Absorbing Discrete Diffusion for Speech Enhancement

TL;DR

To efficiently model the hierarchical structure of residual vector quantization codes, this work proposes RQDiT, which combines techniques from RQ-Transformer and diffusion Transformers for non-autoregressive modeling.

Abstract

Inspired by recent developments in neural speech coding and diffusion-based language modeling, we tackle speech enhancement by modeling the conditional distribution of clean speech codes given noisy speech codes using absorbing discrete diffusion. The proposed approach, which we call ADDSE, leverages both the expressive latent space of neural audio codecs and the non-autoregressive sampling procedure of diffusion models.
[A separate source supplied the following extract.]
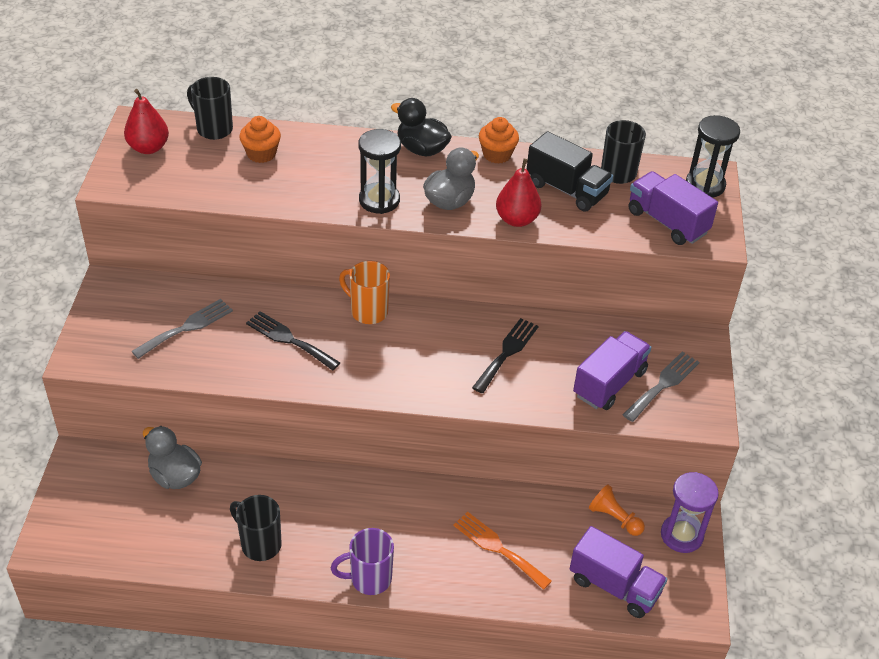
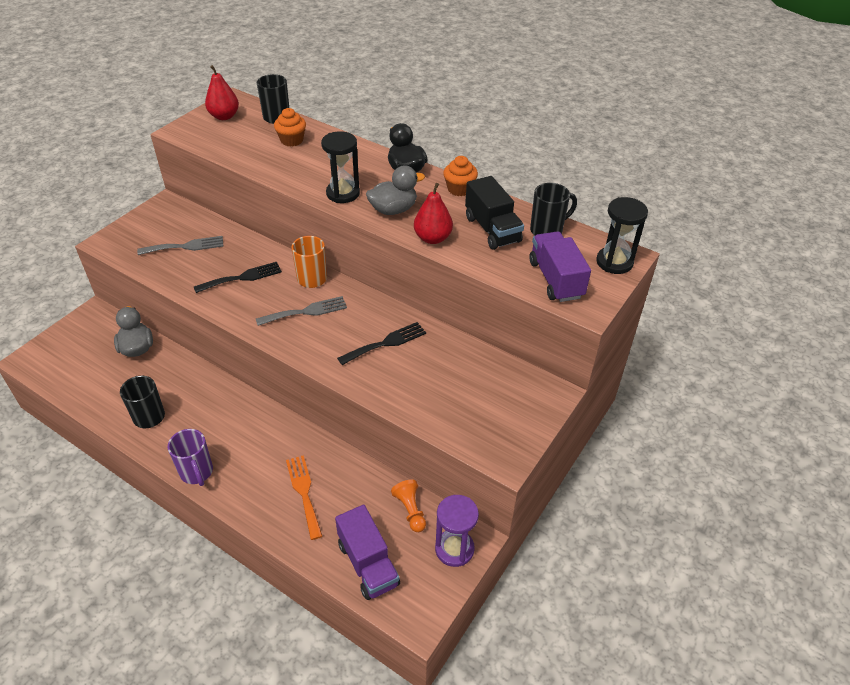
camera: 30 degrees right, 0 degrees up
(289, 339) = (242, 277): black fork -> black fork turned 90 degrees clockwise
(369, 579) = (197, 472): purple mug -> purple mug turned 135 degrees counterclockwise
(609, 383) = (447, 396): purple truck -> none
(663, 384) = (491, 415): grey fork -> grey fork (306, 311)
To efficiently model the hierarchical structure of residual vector quantization codes, we propose RQDiT, which combines techniques from RQ-Transformer and diffusion Transformers for non-autoregressive modeling. Results show competitive performance in terms of non-intrusive objective metrics on two datasets, especially at low signal-to-noise ratios and with few sampling steps. Code and audio examples are available online.

Figures (4)

• Figure 1: Proposed ADDSE framework.
• Figure 2: RQDiT architecture. Two DiTs are applied along the NAC frame and depth dimensions, respectively.
• Figure 3: Top and middle rows: Non-intrusive metrics as a function of $N_\text{steps}$. Bottom left: Number of function evaluations as a function of $N_\text{steps}$. Bottom right: DCE on test data.
• Figure 4: Non-intrusive metrics as a function of input SNR.